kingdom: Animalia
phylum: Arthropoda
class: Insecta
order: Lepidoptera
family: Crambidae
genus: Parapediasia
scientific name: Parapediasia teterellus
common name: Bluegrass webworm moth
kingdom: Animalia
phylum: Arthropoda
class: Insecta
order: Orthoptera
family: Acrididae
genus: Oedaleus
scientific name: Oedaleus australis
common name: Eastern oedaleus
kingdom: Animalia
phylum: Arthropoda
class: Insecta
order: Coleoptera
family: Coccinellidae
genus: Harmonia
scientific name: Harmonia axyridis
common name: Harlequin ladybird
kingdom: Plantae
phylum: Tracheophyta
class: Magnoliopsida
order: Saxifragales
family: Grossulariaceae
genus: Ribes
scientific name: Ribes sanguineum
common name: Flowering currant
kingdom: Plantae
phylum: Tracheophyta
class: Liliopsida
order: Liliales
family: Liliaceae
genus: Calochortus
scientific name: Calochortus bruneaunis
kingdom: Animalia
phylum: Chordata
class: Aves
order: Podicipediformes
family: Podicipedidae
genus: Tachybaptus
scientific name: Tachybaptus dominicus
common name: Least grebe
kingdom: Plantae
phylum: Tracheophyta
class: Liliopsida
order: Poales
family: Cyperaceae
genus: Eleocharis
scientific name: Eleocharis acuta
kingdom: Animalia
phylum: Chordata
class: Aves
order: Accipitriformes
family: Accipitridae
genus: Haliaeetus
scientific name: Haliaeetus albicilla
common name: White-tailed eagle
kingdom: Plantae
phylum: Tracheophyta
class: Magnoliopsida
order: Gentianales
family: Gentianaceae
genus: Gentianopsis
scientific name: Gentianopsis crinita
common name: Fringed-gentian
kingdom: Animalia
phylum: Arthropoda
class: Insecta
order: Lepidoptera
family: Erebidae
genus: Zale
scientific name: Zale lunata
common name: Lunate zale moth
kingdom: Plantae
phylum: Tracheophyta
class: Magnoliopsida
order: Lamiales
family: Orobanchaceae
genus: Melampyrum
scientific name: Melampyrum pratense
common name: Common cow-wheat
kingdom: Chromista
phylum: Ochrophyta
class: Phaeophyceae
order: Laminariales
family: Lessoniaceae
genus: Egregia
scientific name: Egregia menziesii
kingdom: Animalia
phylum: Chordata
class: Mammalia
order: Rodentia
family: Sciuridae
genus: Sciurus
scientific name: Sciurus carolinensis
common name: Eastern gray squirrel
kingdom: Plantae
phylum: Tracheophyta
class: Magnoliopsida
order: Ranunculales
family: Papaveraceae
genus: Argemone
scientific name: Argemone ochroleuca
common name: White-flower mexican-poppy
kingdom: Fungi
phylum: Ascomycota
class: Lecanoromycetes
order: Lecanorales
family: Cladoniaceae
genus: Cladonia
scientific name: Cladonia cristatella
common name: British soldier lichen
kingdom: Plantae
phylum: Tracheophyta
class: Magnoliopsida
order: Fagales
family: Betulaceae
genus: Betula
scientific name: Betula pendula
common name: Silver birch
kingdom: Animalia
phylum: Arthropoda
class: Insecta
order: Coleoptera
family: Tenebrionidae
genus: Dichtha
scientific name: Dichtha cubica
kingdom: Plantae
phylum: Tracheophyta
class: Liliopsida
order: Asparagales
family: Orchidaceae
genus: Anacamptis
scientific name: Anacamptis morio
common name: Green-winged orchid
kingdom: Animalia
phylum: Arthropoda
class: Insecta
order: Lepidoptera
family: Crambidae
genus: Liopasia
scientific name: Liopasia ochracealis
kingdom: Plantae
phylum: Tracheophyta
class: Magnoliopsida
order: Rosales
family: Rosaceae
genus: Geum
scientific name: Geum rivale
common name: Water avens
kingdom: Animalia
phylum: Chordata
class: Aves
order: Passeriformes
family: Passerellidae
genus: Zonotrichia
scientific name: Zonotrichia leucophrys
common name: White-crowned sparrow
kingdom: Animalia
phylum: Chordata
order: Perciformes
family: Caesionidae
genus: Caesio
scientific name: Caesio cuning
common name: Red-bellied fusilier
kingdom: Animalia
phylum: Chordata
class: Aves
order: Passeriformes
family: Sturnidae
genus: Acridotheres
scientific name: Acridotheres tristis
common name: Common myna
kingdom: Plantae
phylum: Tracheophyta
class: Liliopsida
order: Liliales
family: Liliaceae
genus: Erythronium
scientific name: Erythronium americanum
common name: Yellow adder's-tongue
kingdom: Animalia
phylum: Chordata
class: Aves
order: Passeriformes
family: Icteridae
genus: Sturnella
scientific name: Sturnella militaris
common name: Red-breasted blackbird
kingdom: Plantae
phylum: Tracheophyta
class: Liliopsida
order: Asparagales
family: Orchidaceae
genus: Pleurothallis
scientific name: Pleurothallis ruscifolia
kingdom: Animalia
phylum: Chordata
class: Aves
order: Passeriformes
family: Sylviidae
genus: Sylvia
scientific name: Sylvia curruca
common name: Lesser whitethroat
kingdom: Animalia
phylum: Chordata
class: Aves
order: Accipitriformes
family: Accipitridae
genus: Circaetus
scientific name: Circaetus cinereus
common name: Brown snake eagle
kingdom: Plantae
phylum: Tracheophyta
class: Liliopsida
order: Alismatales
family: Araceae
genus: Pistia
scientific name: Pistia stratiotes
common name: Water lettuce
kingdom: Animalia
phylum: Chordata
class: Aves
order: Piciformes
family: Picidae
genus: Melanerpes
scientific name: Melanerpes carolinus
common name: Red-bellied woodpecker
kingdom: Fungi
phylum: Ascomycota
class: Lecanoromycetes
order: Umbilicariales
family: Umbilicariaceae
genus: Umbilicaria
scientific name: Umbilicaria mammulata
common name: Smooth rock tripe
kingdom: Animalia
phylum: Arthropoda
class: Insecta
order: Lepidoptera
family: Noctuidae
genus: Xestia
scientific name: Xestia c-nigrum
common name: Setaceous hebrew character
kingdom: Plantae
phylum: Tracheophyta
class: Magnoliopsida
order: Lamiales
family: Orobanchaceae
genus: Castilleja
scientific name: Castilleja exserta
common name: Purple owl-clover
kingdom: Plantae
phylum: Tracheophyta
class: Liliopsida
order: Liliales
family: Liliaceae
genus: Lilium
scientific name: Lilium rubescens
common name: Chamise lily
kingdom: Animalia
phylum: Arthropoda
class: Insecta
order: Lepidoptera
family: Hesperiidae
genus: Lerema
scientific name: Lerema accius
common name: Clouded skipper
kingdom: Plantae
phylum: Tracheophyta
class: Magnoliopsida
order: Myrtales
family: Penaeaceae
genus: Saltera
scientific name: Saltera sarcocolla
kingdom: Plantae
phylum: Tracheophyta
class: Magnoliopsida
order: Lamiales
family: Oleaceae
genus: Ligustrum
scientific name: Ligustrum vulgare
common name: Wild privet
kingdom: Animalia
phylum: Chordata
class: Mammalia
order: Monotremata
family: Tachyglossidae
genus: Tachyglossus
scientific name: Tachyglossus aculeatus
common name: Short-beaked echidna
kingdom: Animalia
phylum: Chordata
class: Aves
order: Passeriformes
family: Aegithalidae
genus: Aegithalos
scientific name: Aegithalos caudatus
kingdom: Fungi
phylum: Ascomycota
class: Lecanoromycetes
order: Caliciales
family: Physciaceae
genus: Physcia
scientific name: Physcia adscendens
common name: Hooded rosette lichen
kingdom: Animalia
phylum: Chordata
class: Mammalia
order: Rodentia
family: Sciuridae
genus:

========================================================================

** Challenge **
Format the listing lines above as a Markdown table with the columns "Row" and "Text". Include only the lines from the one with "scientific name: Umbilicaria mammulata" up to and including the one with "order: Caliciales", and leave out any blank lines.

** Task response **
| Row | Text |
|---|---|
| 1 | scientific name: Umbilicaria mammulata |
| 2 | common name: Smooth rock tripe |
| 3 | kingdom: Animalia |
| 4 | phylum: Arthropoda |
| 5 | class: Insecta |
| 6 | order: Lepidoptera |
| 7 | family: Noctuidae |
| 8 | genus: Xestia |
| 9 | scientific name: Xestia c-nigrum |
| 10 | common name: Setaceous hebrew character |
| 11 | kingdom: Plantae |
| 12 | phylum: Tracheophyta |
| 13 | class: Magnoliopsida |
| 14 | order: Lamiales |
| 15 | family: Orobanchaceae |
| 16 | genus: Castilleja |
| 17 | scientific name: Castilleja exserta |
| 18 | common name: Purple owl-clover |
| 19 | kingdom: Plantae |
| 20 | phylum: Tracheophyta |
| 21 | class: Liliopsida |
| 22 | order: Liliales |
| 23 | family: Liliaceae |
| 24 | genus: Lilium |
| 25 | scientific name: Lilium rubescens |
| 26 | common name: Chamise lily |
| 27 | kingdom: Animalia |
| 28 | phylum: Arthropoda |
| 29 | class: Insecta |
| 30 | order: Lepidoptera |
| 31 | family: Hesperiidae |
| 32 | genus: Lerema |
| 33 | scientific name: Lerema accius |
| 34 | common name: Clouded skipper |
| 35 | kingdom: Plantae |
| 36 | phylum: Tracheophyta |
| 37 | class: Magnoliopsida |
| 38 | order: Myrtales |
| 39 | family: Penaeaceae |
| 40 | genus: Saltera |
| 41 | scientific name: Saltera sarcocolla |
| 42 | kingdom: Plantae |
| 43 | phylum: Tracheophyta |
| 44 | class: Magnoliopsida |
| 45 | order: Lamiales |
| 46 | family: Oleaceae |
| 47 | genus: Ligustrum |
| 48 | scientific name: Ligustrum vulgare |
| 49 | common name: Wild privet |
| 50 | kingdom: Animalia |
| 51 | phylum: Chordata |
| 52 | class: Mammalia |
| 53 | order: Monotremata |
| 54 | family: Tachyglossidae |
| 55 | genus: Tachyglossus |
| 56 | scientific name: Tachyglossus aculeatus |
| 57 | common name: Short-beaked echidna |
| 58 | kingdom: Animalia |
| 59 | phylum: Chordata |
| 60 | class: Aves |
| 61 | order: Passeriformes |
| 62 | family: Aegithalidae |
| 63 | genus: Aegithalos |
| 64 | scientific name: Aegithalos caudatus |
| 65 | kingdom: Fungi |
| 66 | phylum: Ascomycota |
| 67 | class: Lecanoromycetes |
| 68 | order: Caliciales |